Disney’s film business has also struggled through the pandemic, with movies being delayed or pushed to streaming in parts of the world as theaters remain closed or capacity-constrained. Disney reported revenue of $1.6 billion from its movie-studio segment, down from $3.31 billion a year ago and falling short of the average analyst expectation of $1.98 billion.
The company’s TV networks recovered somewhat in the quarter, which ended Oct. 3, thanks to a resurgent slate of live sports on ESPN and ABC, including National Basketball Association and Major League Baseball playoffs and the return of the National Football League and college football.
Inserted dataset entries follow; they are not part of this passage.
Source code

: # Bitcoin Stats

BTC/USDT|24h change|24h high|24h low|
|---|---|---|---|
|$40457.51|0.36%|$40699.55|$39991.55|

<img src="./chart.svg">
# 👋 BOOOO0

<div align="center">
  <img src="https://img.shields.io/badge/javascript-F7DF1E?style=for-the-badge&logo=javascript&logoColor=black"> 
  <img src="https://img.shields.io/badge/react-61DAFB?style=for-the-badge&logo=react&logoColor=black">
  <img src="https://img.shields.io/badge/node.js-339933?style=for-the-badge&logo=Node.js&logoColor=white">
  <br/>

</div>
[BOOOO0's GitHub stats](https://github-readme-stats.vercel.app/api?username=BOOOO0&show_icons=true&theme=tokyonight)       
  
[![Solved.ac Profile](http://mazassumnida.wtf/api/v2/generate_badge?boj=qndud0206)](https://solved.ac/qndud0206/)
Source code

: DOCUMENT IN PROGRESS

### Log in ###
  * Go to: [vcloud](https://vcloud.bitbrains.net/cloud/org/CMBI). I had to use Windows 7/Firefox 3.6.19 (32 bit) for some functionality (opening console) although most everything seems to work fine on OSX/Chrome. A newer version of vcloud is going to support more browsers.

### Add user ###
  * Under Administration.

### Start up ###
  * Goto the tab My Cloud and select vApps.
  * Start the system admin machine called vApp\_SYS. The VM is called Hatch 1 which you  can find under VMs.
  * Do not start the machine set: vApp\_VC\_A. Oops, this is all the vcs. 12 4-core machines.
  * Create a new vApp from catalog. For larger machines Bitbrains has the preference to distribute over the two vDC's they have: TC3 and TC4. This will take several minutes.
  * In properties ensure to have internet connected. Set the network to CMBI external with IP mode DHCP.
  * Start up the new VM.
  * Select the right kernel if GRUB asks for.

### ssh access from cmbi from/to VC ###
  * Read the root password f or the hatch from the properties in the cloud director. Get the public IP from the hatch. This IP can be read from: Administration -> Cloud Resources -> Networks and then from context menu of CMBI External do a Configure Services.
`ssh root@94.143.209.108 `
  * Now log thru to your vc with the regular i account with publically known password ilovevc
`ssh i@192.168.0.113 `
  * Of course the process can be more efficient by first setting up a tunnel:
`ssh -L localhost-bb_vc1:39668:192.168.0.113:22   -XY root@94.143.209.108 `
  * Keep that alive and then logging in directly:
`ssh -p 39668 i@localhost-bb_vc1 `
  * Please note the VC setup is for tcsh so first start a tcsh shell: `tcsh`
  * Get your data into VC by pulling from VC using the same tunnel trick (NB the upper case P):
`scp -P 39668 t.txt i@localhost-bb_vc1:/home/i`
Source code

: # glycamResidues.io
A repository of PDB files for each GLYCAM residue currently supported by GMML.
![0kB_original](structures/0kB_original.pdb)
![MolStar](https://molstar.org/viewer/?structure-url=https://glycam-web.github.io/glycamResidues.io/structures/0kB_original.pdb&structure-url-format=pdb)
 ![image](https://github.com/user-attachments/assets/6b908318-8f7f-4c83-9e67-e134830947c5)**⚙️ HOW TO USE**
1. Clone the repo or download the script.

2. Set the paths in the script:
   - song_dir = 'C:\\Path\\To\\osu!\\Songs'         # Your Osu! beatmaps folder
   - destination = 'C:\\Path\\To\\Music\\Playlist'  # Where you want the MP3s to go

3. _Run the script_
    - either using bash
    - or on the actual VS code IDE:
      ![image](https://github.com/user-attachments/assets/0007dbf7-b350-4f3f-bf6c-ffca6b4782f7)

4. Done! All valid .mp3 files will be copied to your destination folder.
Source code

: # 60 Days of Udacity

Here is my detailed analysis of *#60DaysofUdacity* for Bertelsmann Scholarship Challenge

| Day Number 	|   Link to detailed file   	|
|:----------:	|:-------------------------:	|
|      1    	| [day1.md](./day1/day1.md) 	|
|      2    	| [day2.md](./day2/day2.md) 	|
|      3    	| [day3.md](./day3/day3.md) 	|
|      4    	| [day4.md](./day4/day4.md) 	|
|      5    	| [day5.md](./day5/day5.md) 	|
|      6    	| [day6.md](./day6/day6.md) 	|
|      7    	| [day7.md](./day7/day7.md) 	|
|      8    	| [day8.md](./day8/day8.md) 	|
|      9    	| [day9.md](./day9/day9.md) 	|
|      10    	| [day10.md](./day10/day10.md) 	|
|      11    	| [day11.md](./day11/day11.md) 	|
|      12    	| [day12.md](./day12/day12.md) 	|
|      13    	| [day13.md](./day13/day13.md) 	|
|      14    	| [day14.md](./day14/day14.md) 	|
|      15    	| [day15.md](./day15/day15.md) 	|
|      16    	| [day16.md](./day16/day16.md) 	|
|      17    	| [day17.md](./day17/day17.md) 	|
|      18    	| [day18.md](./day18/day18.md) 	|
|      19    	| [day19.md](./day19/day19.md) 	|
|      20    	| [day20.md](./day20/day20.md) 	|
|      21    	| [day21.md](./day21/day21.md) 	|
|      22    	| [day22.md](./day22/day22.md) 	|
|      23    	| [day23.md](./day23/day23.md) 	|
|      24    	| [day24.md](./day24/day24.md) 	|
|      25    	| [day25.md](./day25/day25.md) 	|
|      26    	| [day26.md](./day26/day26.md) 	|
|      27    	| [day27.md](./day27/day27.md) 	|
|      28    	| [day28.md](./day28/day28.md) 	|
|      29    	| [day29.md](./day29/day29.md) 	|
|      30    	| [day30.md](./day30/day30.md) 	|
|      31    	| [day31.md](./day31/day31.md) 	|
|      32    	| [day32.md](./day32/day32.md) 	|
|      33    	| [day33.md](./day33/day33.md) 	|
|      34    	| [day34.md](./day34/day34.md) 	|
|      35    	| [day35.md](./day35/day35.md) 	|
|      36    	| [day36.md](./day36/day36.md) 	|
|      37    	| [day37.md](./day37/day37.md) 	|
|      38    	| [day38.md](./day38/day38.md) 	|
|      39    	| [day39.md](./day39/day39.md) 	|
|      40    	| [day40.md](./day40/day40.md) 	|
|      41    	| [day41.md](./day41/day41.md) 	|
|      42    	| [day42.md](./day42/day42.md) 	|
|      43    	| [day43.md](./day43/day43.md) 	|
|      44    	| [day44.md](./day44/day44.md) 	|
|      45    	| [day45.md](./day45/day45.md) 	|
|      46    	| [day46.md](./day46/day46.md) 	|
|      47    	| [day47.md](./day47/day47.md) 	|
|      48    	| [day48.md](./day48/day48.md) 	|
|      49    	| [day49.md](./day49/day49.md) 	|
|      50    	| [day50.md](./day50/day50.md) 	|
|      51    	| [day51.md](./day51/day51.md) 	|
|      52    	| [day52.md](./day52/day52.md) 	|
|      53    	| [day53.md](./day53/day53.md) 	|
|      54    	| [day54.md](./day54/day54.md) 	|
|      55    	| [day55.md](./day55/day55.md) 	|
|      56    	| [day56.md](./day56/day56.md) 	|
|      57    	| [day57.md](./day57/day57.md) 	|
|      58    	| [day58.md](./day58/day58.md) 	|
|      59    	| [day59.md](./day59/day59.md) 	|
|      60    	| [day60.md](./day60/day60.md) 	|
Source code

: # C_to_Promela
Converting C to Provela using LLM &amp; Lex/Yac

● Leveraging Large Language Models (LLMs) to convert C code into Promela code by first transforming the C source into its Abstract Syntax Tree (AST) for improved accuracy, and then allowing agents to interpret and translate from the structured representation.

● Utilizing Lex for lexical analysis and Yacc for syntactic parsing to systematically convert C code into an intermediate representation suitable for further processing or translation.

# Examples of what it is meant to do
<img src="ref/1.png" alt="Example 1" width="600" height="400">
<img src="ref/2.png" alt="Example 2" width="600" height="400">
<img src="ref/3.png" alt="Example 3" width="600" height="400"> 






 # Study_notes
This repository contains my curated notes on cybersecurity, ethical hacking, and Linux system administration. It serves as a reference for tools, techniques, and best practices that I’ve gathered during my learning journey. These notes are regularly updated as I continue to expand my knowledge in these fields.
Disney reported revenue of $7.21 billion from its television networks, up from $6.51 billion a year ago and beating the average analyst expectation of $6.86 billion.
Disney has pivoted to focus on streaming as its direct-to-consumer offerings such as Disney+, Hulu and ESPN+ have found willing customers who are sheltering in place to stay safe during the pandemic. The company reported revenue of $4.85 billion from its streaming and international offerings in the fiscal fourth quarter, up from $3.43 billion a year ago and topping the average analyst expectation of $4.64 billion.